_Task brief_.
In the records below, find the line holding "This cocktail is"; copy it and every line after it to the end, omitting all images.
━━━ Exercise data ━━━
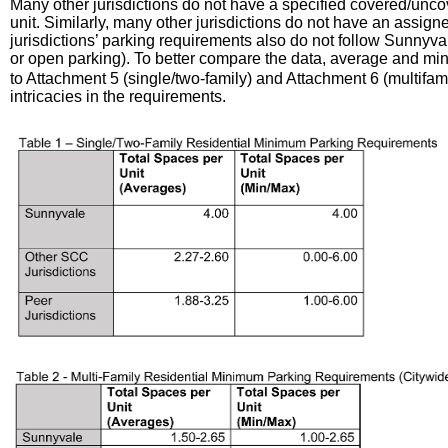
Many other jurisdictions do not have a specified covered/unco
unit. Similarly, many other jurisdictions do not have an assig
jurisdictions’ parking requirements also do not follow Sunnyva
or open parking). To better compare the data, average and mi
to Attachment 5 (single/two-family) and Attachment 6 (multifamil
intricacies in the requirements.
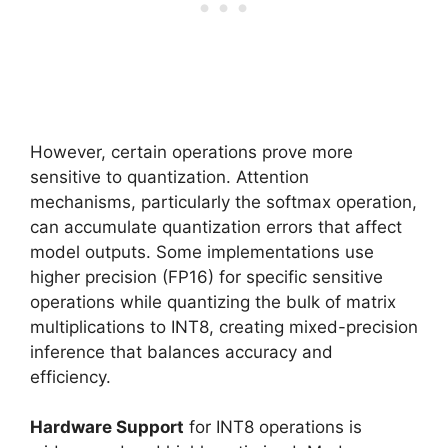
However, certain operations prove more
sensitive to quantization. Attention
mechanisms, particularly the softmax operation,
can accumulate quantization errors that affect
model outputs. Some implementations use
higher precision (FP16) for specific sensitive
operations while quantizing the bulk of matrix
multiplications to INT8, creating mixed-precision
inference that balances accuracy and
efficiency.
Hardware Support
for INT8 operations is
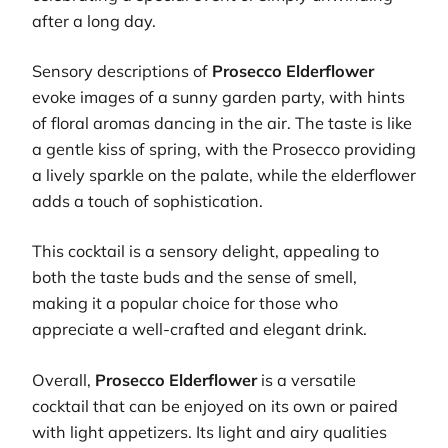
after a long day.
Sensory descriptions of
Prosecco Elderflower
evoke images of a sunny garden party, with hints
of floral aromas dancing in the air. The taste is like
a gentle kiss of spring, with the Prosecco providing
a lively sparkle on the palate, while the elderflower
adds a touch of sophistication.
This cocktail is a sensory delight, appealing to
both the taste buds and the sense of smell,
making it a popular choice for those who
appreciate a well-crafted and elegant drink.
Overall,
Prosecco Elderflower
is a versatile
cocktail that can be enjoyed on its own or paired
with light appetizers. Its light and airy qualities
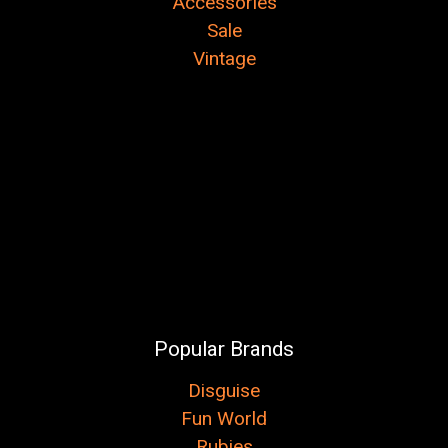
Accessories
Sale
Vintage
Popular Brands
Disguise
Fun World
Rubies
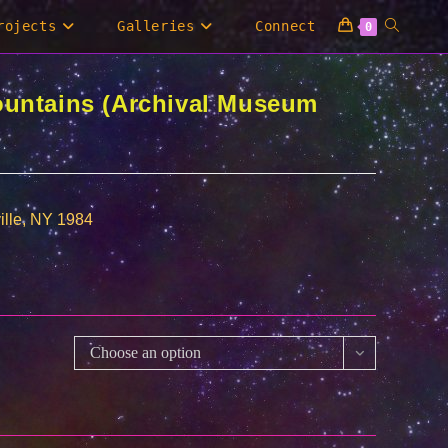
Toggle
rojects
Galleries
Connect
0
website
ountains (Archival Museum
search
ille, NY 1984
0
00
Choose an option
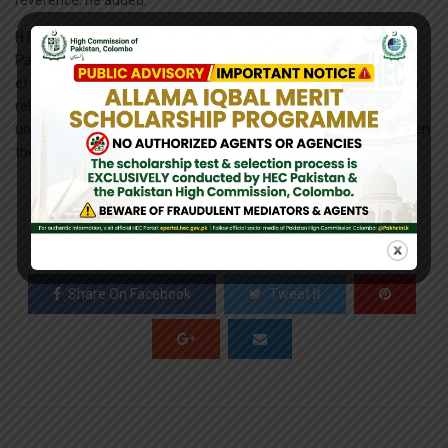
reverence, he added.
H.E. Shakeel Hussain further elaborated that the Government of
Pakistan is actively engaged with all neighboring countries in an
effort to create a peaceful neighborhood. On Pakistan-Sri Lanka
relations, both sides have intensified political engagement and
undertaken substantive measures to further deepen and broaden
the economic relationship, he added.
0
SHARES
Share On Facebook
Tweet It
━━━
_Solution below_.
This cocktail is a sensory delight, appealing to
both the taste buds and the sense of smell,
making it a popular choice for those who
appreciate a well-crafted and elegant drink.
Overall,
Prosecco Elderflower
is a versatile
cocktail that can be enjoyed on its own or paired
with light appetizers. Its light and airy qualities
Accessories
Sale
Vintage
Popular Brands
Disguise
Fun World
Rubies
Toggle
rojects
Galleries
Connect
0
website
ountains (Archival Museum
search
ille, NY 1984
0
00
Choose an option
reverence, he added.
H.E. Shakeel Hussain further elaborated that the Government of
Pakistan is actively engaged with all neighboring countries in an
effort to create a peaceful neighborhood. On Pakistan-Sri Lanka
relations, both sides have intensified political engagement and
undertaken substantive measures to further deepen and broaden
the economic relationship, he added.
0
SHARES
Share On Facebook
Tweet It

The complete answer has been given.